WORK TO COMPLETE -
Up to and including the line containing "roomID 校验错误。</li><li>处理建议：请检查相关参数。</li></ul> |", please reproduce the lines of the listing below, starting from the top.

RECORDS FOR PROCESSING -

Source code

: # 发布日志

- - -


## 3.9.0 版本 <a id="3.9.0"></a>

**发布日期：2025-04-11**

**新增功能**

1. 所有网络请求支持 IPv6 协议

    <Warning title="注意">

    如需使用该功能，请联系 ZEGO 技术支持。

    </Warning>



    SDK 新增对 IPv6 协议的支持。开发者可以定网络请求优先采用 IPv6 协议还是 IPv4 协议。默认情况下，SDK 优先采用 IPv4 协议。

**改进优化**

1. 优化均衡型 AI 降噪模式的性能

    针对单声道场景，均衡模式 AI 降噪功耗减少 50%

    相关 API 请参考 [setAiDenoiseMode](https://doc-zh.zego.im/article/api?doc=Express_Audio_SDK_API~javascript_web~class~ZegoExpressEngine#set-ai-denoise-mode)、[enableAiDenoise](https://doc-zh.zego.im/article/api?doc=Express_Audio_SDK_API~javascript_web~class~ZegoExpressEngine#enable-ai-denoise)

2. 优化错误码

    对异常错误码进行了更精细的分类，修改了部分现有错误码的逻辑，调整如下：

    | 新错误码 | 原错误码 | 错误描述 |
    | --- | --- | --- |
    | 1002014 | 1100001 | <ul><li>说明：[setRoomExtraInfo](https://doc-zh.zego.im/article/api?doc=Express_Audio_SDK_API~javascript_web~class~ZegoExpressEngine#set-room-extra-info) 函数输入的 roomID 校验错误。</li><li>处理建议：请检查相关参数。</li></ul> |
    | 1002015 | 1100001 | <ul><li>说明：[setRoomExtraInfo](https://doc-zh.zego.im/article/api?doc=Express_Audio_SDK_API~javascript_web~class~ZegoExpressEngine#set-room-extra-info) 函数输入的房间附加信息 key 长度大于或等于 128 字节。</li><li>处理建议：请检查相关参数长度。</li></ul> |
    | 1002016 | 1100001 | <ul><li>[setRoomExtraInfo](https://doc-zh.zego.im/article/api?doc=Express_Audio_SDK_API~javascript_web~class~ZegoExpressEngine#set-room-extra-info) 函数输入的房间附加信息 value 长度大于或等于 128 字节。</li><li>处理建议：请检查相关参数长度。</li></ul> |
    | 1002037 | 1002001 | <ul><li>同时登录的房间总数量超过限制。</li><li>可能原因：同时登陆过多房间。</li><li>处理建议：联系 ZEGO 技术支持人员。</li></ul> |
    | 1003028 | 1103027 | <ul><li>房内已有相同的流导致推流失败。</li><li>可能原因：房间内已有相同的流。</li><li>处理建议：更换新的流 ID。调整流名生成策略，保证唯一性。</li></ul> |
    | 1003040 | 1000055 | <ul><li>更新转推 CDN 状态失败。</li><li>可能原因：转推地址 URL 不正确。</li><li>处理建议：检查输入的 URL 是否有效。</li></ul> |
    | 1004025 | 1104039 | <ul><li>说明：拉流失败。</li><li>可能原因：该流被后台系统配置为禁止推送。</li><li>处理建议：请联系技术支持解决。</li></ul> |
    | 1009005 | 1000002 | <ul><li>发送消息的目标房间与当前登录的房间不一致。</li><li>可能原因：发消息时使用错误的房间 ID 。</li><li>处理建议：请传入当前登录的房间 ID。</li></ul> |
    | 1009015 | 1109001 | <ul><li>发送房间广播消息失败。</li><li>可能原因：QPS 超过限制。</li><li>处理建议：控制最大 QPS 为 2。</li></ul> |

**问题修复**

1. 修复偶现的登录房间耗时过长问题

ANSWER BELOW -
Source code

: # 发布日志

- - -


## 3.9.0 版本 <a id="3.9.0"></a>

**发布日期：2025-04-11**

**新增功能**

1. 所有网络请求支持 IPv6 协议

    <Warning title="注意">

    如需使用该功能，请联系 ZEGO 技术支持。

    </Warning>



    SDK 新增对 IPv6 协议的支持。开发者可以定网络请求优先采用 IPv6 协议还是 IPv4 协议。默认情况下，SDK 优先采用 IPv4 协议。

**改进优化**

1. 优化均衡型 AI 降噪模式的性能

    针对单声道场景，均衡模式 AI 降噪功耗减少 50%

    相关 API 请参考 [setAiDenoiseMode](https://doc-zh.zego.im/article/api?doc=Express_Audio_SDK_API~javascript_web~class~ZegoExpressEngine#set-ai-denoise-mode)、[enableAiDenoise](https://doc-zh.zego.im/article/api?doc=Express_Audio_SDK_API~javascript_web~class~ZegoExpressEngine#enable-ai-denoise)

2. 优化错误码

    对异常错误码进行了更精细的分类，修改了部分现有错误码的逻辑，调整如下：

    | 新错误码 | 原错误码 | 错误描述 |
    | --- | --- | --- |
    | 1002014 | 1100001 | <ul><li>说明：[setRoomExtraInfo](https://doc-zh.zego.im/article/api?doc=Express_Audio_SDK_API~javascript_web~class~ZegoExpressEngine#set-room-extra-info) 函数输入的 roomID 校验错误。</li><li>处理建议：请检查相关参数。</li></ul> |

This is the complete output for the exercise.